Sorinne just remained fixed on Mattias.
“You shouldn’t have done that.” She said.
A wave of black magic surged out from her, though Mattias was not able to see it coming. He held out his hands, trying to ready another counter, but he had nothing left! He had hardly caught his breath, much less prepared himself for a magician’s duel. Metal reached out too, but too slow – the magic struck him, and his vision darkened, his world filled with nightmares and the pestilent stench of rot.

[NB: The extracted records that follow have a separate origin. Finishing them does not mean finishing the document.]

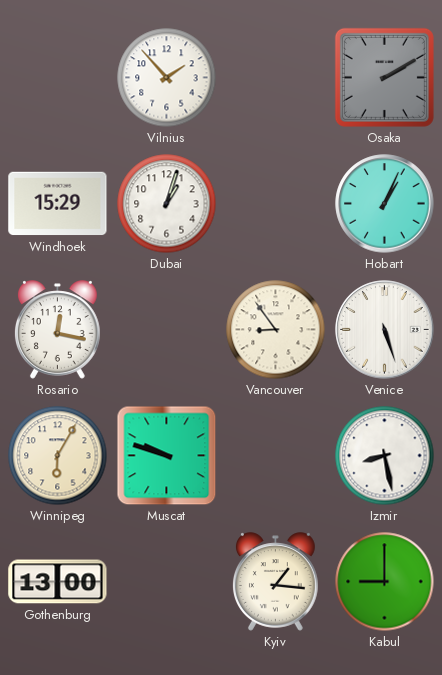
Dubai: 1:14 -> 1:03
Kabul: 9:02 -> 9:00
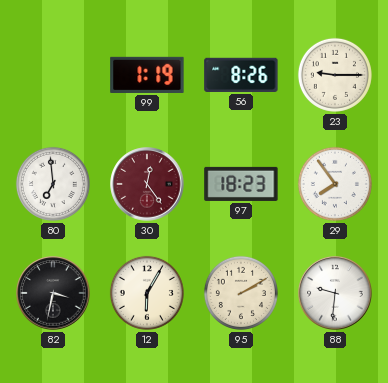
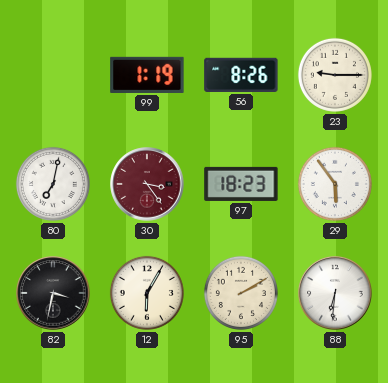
80: 6:59 -> 7:02
30: 12:24 -> 3:24
29: 7:54 -> 5:54
88: 9:31 -> 6:31
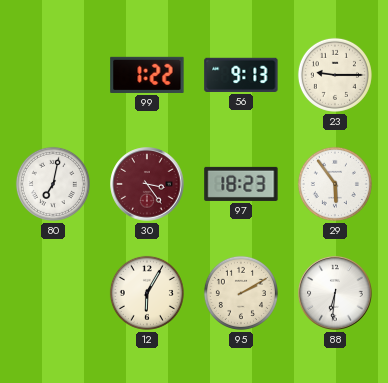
99: 1:19 -> 1:22
56: 8:26 -> 9:13
82: 3:32 -> none
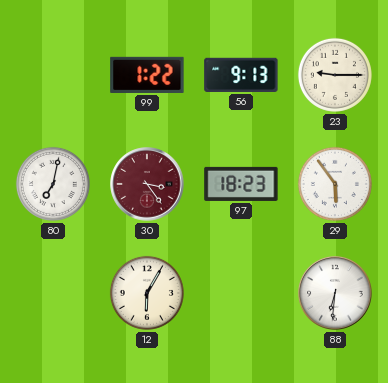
95: 2:10 -> none
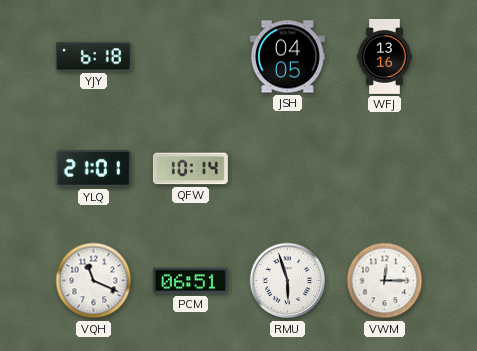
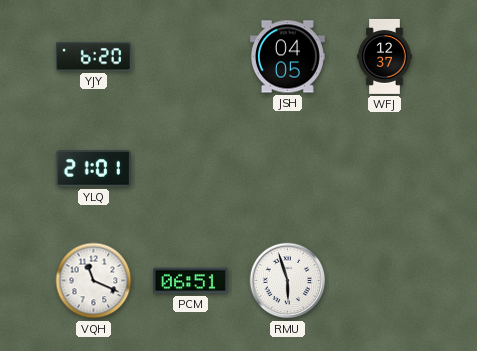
YJY: 6:18 -> 6:20
WFJ: 13:16 -> 12:37
QFW: 10:14 -> none
VWM: 12:15 -> none
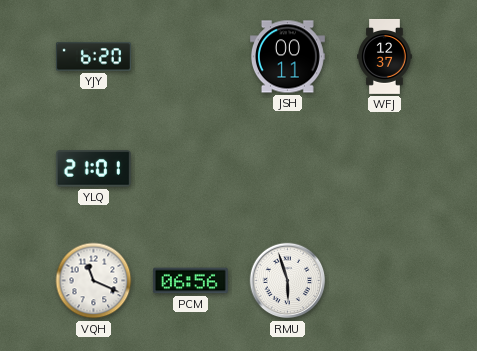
JSH: 04:05 -> 00:11
PCM: 06:51 -> 06:56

Then, it all vanished. Mattias was in a space that was like nothing he had ever experienced. He could not see, nor could he hear, nor even feel, but there were senses analogous to them, that told him that the space was screaming without sound, that there was darkness there and also substance to perceive though it had neither light nor matter.
Was this death?
No… it was something else. He looked around with his not-sight and saw the points of ‘light’ in the void. He felt like he could reach out and touch them – no, enter them.
Those were worlds!
On one of them, he realized, Metal and Sorinne were probably still fighting, but which one? He couldn’t discern where he’d come from, and while there was a sense of near or far what was to say he had not been thrown far in the first place. He had to figure it out!
Or did he?
Sorinne had threatened his life to coerce Metal into staying in the fight. As long as he wasn’t there, she could escape, and whatever had happened to him, he still wasn’t ready to be of much use against Sorinne. Metal’s best chance, he realized, was if he stayed away.
There were enough worlds, he thought, that any one wasn’t likely to send him back into the fight. He reached out to one of them, and dropped in.